JoAnne and EMike,
That is why I suggested as an experiment the use of NBEMS in my original post:
"The messages could be sent digitally via, say, Narrow Band Emergency Messaging System (NBEMS) to improve reliability of transcription."
Yes, voice would be slow and inaccurate. Using digital data would send more information quicker. NBEMS can be use send various ICS forms, weather reports, and ARRL Radiograms. The data streams you suggest are already supported through NBEMS. NBEMS is designed precisely for this type of application.
NBEMS can work on SSB as well as FM modes. Given that there are already a sizable number of amateur satellites orbiting the earth, and more coming, there would be many opportunities to pass traffic over LEO satellites. The transponder birds would offer multiple channels for this activity. I'm sure, though, that there will be those that shudder over the thought of multiple data streams being passed over the linear birds at one time. Data transmissions would have to be disciplined.
73,
Mac AE5PH
On 12/15/2017 08:40 AM, JoAnne K9JKM wrote:
EMike mentioned:
It seems to me that the limiting factor for using LEO satellites as an Emergency Response of any scale, would the short amount of time of a given pass and the limited number of usable passes a day over an area needing the response.
I agree, a verbal status report or request for assistance for an island-wide or city-wide disaster (think Puerto Rico and Houston) likely would not fit into the time for a LEO pass of a single satellite.
But, us ingenious ham radio operator types perhaps have the basis of sending compressed data which conveys a lot of information. Packed into the bytes of telemetry messages we find out about voltage, current, solar cells, temperature, etc. We use a predefined interface document to decode the string of bytes.
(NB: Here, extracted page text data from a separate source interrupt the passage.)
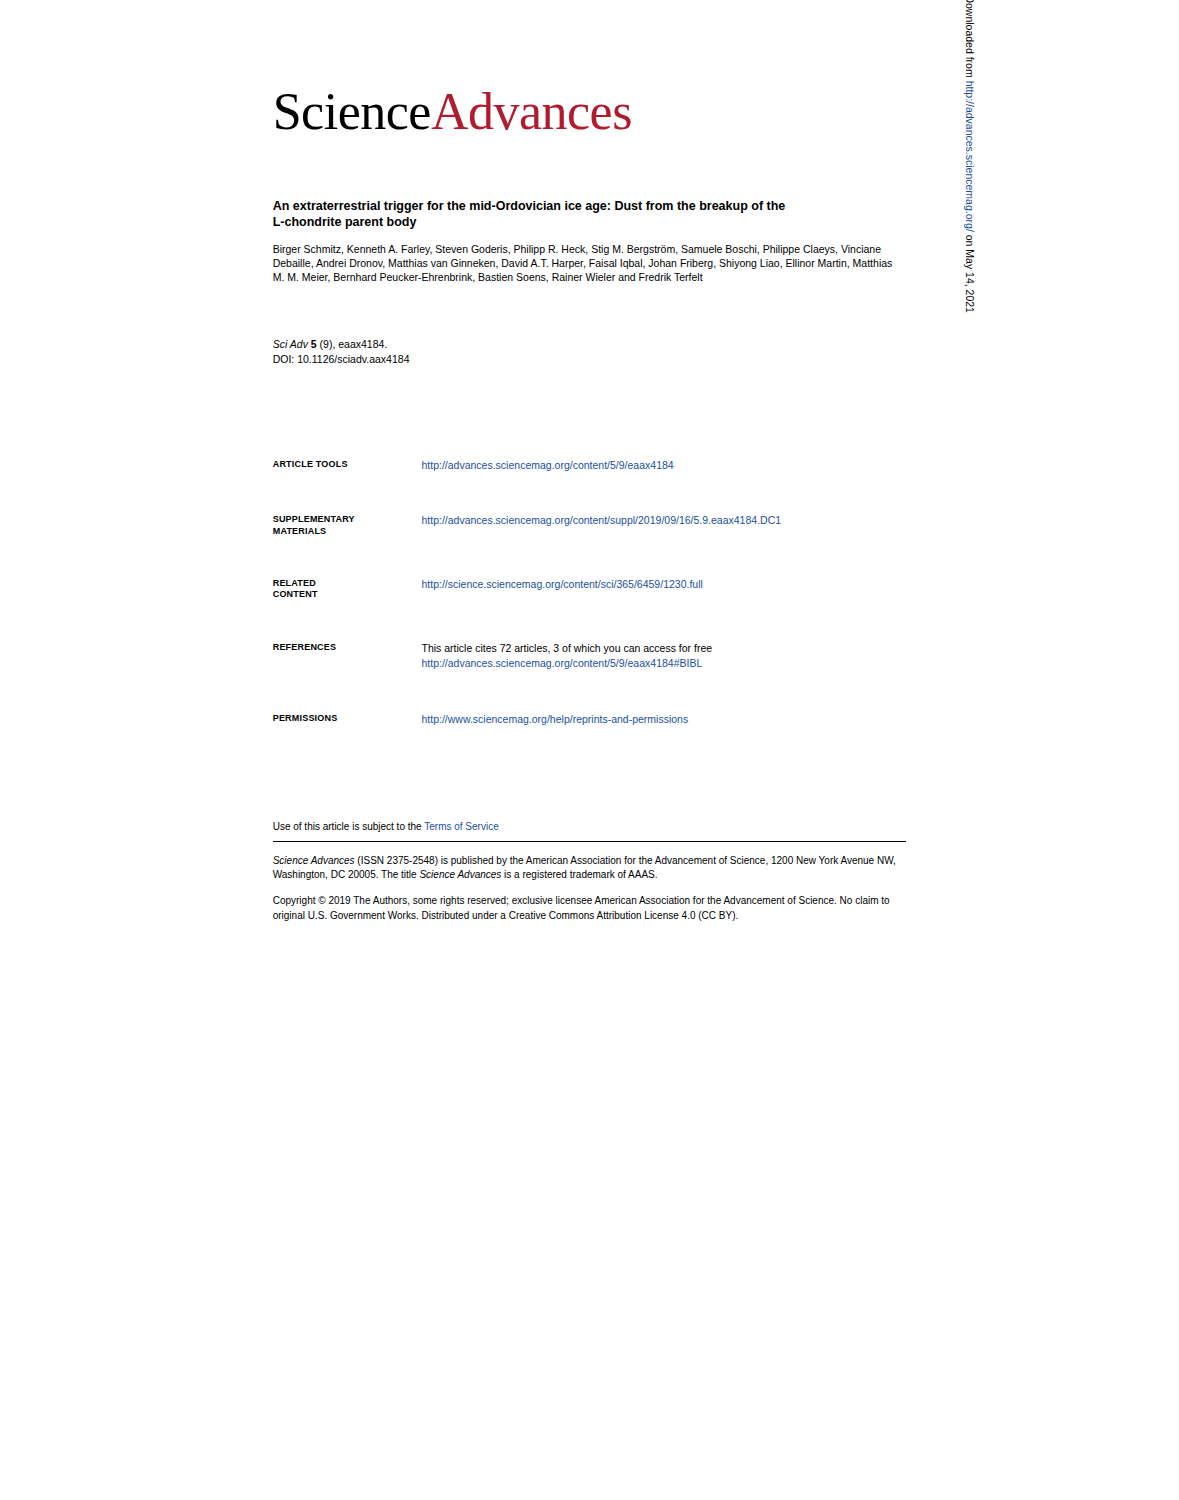Science Advances
An extraterrestrial trigger for the mid-Ordovician ice age: Dust from the breakup of the
L-chondrite parent body
Birger Schmitz, Kenneth A. Farley, Steven Goderis, Philipp R. Heck, Stig M. Bergström, Samuele Boschi, Philippe Claeys, Vinciane Debaille, Andrei Dronov, Matthias van Ginneken, David A.T. Harper, Faisal Iqbal, Johan Friberg, Shiyong Liao, Ellinor Martin, Matthias M. M. Meier, Bernhard Peucker-Ehrenbrink, Bastien Soens, Rainer Wieler and Fredrik Terfelt
Sci Adv 5 (9), eaax4184.
DOI: 10.1126/sciadv.aax4184
| Article Tools | http://advances.sciencemag.org/content/5/9/eaax4184 |
| Supplementary Materials | http://advances.sciencemag.org/content/suppl/2019/09/16/5.9.eaax4184.DC1 |
| Related Content | http://science.sciencemag.org/content/sci/365/6459/1230.full |
| References | This article cites 72 articles, 3 of which you can access for free http://advances.sciencemag.org/content/5/9/eaax4184#BIBL |
| Permissions | http://www.sciencemag.org/help/reprints-and-permissions |
Use of this article is subject to the Terms of Service
Science Advances (ISSN 2375-2548) is published by the American Association for the Advancement of Science, 1200 New York Avenue NW, Washington, DC 20005. The title Science Advances is a registered trademark of AAAS.
Copyright © 2019 The Authors, some rights reserved; exclusive licensee American Association for the Advancement of Science. No claim to original U.S. Government Works. Distributed under a Creative Commons Attribution License 4.0 (CC BY).
Downloaded from http://advances.sciencemag.org/ on May 14, 2021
How about using a predefined disaster status data stream that all shelters (like scattered around an entire island) to encode 1) head count of staff 2) head count of victims 3) electrical power 4)drinking water 5) more supplies needed 6) need critical assistance. This way EOC staff could develop and maintain a system-wide status. Coordinating supplies or critical messages may also need better paths to complete than 10 minutes of satellite time.
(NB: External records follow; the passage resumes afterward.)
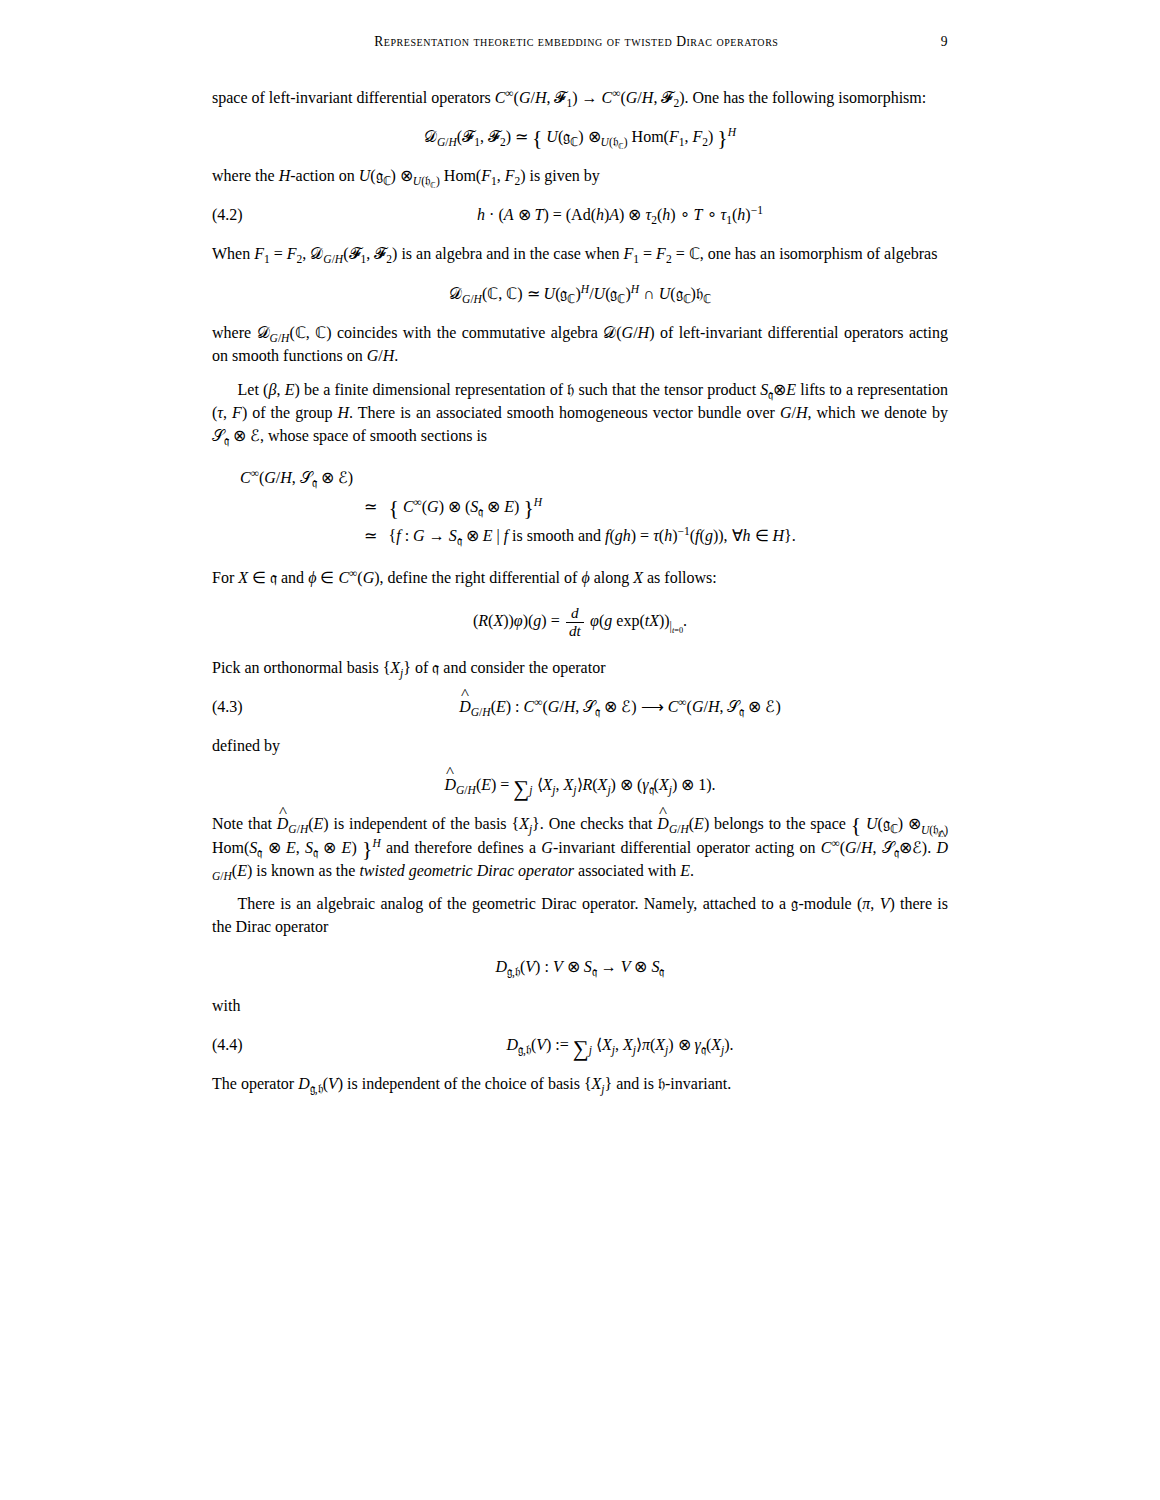Representation theoretic embedding of twisted Dirac operators 9
space of left-invariant differential operators C∞(G/H, 𝓕1) → C∞(G/H, 𝓕2). One has the following isomorphism:
𝒟G/H(𝓕1, 𝓕2) ≃ { U(𝔤ℂ) ⊗U(𝔥ℂ) Hom(F1, F2) }H
where the H-action on U(𝔤ℂ) ⊗U(𝔥ℂ) Hom(F1, F2) is given by
(4.2) h · (A ⊗ T) = (Ad(h)A) ⊗ τ2(h) ∘ T ∘ τ1(h)−1
When F1 = F2, 𝒟G/H(𝓕1, 𝓕2) is an algebra and in the case when F1 = F2 = ℂ, one has an isomorphism of algebras
𝒟G/H(ℂ, ℂ) ≃ U(𝔤ℂ)H/U(𝔤ℂ)H ∩ U(𝔤ℂ)𝔥ℂ
where 𝒟G/H(ℂ, ℂ) coincides with the commutative algebra 𝒟(G/H) of left-invariant differential operators acting on smooth functions on G/H.
Let (β, E) be a finite dimensional representation of 𝔥 such that the tensor product S𝔮⊗E lifts to a representation (τ, F) of the group H. There is an associated smooth homogeneous vector bundle over G/H, which we denote by 𝒮𝔮 ⊗ ℰ, whose space of smooth sections is
| C ∞ ( G / H , 𝒮 𝔮 ⊗ ℰ) | | |
| | ≃ | { C ∞ ( G ) ⊗ ( S 𝔮 ⊗ E ) } H |
| | ≃ | { f : G → S 𝔮 ⊗ E / f is smooth and f ( gh ) = τ ( h ) −1 ( f ( g )), ∀ h ∈ H }. |
For X ∈ 𝔮 and ϕ ∈ C∞(G), define the right differential of ϕ along X as follows:
(R(X))φ)(g) = ddt φ(g exp(tX))|t=0.
Pick an orthonormal basis {Xj} of 𝔮 and consider the operator
(4.3) DG/H(E) : C∞(G/H, 𝒮𝔮 ⊗ ℰ) ⟶ C∞(G/H, 𝒮𝔮 ⊗ ℰ)
defined by
DG/H(E) = ∑j ⟨Xj, Xj⟩R(Xj) ⊗ (γ𝔮(Xj) ⊗ 1).
Note that DG/H(E) is independent of the basis {Xj}. One checks that DG/H(E) belongs to the space { U(𝔤ℂ) ⊗U(𝔥ℂ) Hom(S𝔮 ⊗ E, S𝔮 ⊗ E) }H and therefore defines a G-invariant differential operator acting on C∞(G/H, 𝒮𝔮⊗ℰ). DG/H(E) is known as the twisted geometric Dirac operator associated with E.
There is an algebraic analog of the geometric Dirac operator. Namely, attached to a 𝔤-module (π, V) there is the Dirac operator
D𝔤,𝔥(V) : V ⊗ S𝔮 → V ⊗ S𝔮
with
(4.4) D𝔤,𝔥(V) := ∑j ⟨Xj, Xj⟩π(Xj) ⊗ γ𝔮(Xj).
The operator D𝔤,𝔥(V) is independent of the choice of basis {Xj} and is 𝔥-invariant.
We fill data warehouses with telemetry bytes as ground stations around the world receive those defined telemetry streams and forward them. Conversely, if multiple LEO satellites support a disaster-status protocol then EOC staff could receive more frequent updates (having to tune and track a different satellite though). In this case the EOC uses multiple satellites vs. one data warehouse with multiple users.
We'd need future cubesat missions capable of supporting a disaster telemetry stream. If we try something like this now it likely could see proof of concept with a single cubesat.
Hoping someday we'll replace this cubesat approach with the AMSAT Phase 4 groundstation. That will be like having a wireless phone line between an EOC and every shelter.